WindFloat passes state aid test

PORTUGAL: The European Commission has approved government support for the WindFloat project, as part of an ocean energy scheme in Portugal.

A 2MW prototype WindFloat has been installed of the coast of Portugal since 2011
A 2MW prototype WindFloat has been installed of the coast of Portugal since 2011

Portugal's carbon fund scheme will support projects installed in the ocean, such as tidal and wave technologies, as well as Principle Power's floating platform.

The EC said the funding abides by state aid rules of helping reach environmental targets without reducing competition.

Up to 50MW of renewable projects can be supported under Portugal's programme, 25MW of which will be taken up by WindFloat.

A 2MW prototype foundation was installed off the coast of Portugal in 2011 using a Vestas turbine.
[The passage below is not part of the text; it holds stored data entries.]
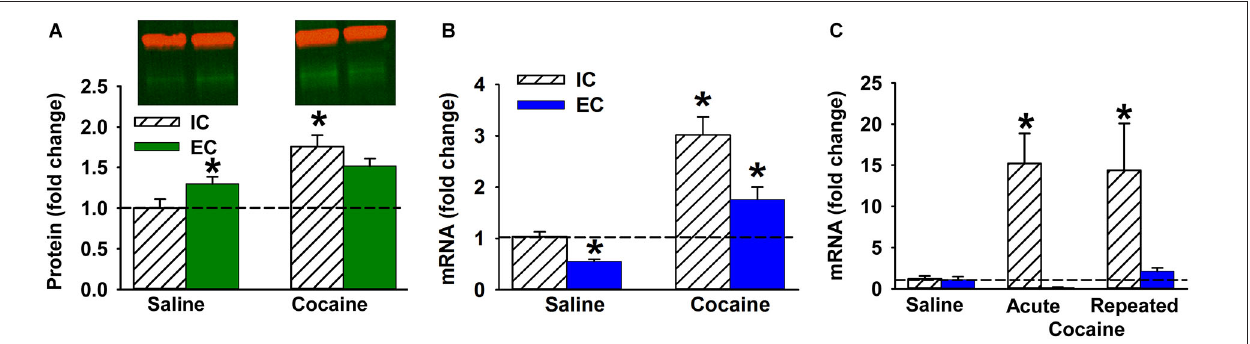
∆ FosB protein. (C) Fold change of ∆ FosB mRNA ( ± SEM) induced by acute or repeated IP cocaine injection in IC and EC rats (30 min; N = 4). Asterisks (*) denote significant difference from corresponding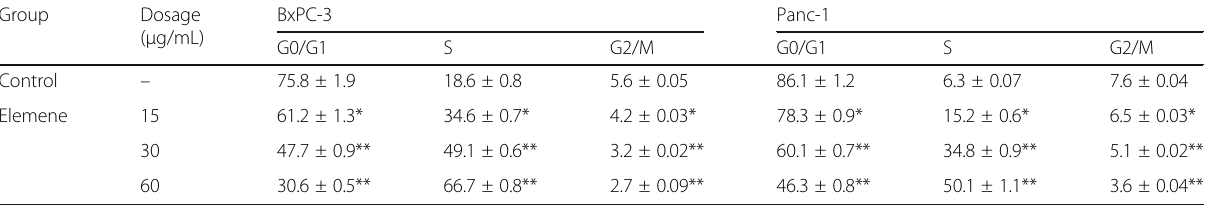
Table 2 The cell cycle distribution on BxPC-3 and Panc-1 cell line after 12 h of elemene treatment Group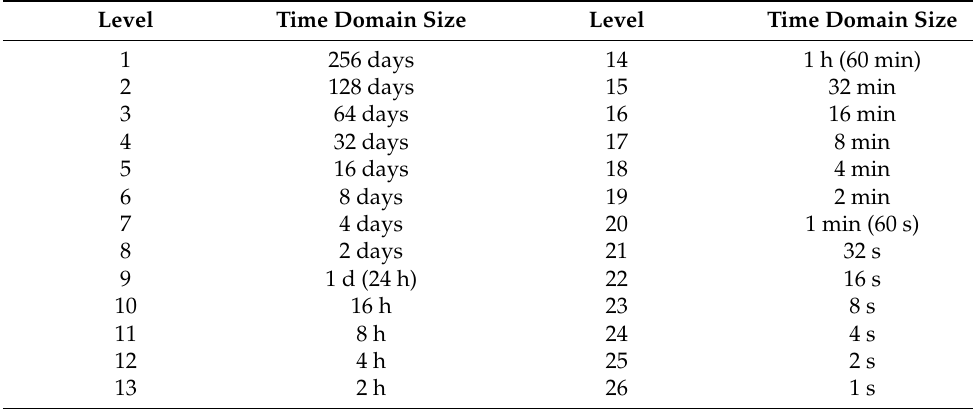
Table 2. Indoor time section hierarchy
Now the 25MW second phase of the project, using a larger turbine, will be able to receive state funding.

It is expected to be located 20 kilometres off the north Portugal coast. Water depths in the area reach up to 100 metres.

According to the EC, funding will be paid as part of a feed-in-tariff over 25 years. The project will also receive €30 million in funding under the European Union's NER 300 scheme.

The WindFloat platform was developed by the Principle Power consortium made up from EDP and Repsol.

The design is a semi-submersible platform consisting of three pillars with one holding the turbine tower.

Principle Power is also developing a full-scale 30MW project in the Pacific Ocean, off the coast of Oregon, northwest US. It is reported to use five Siemens 6MW turbines.

In May 2014, Principle Power was awarded $47 million by the US government's Department of Energy to fund the construction of the project.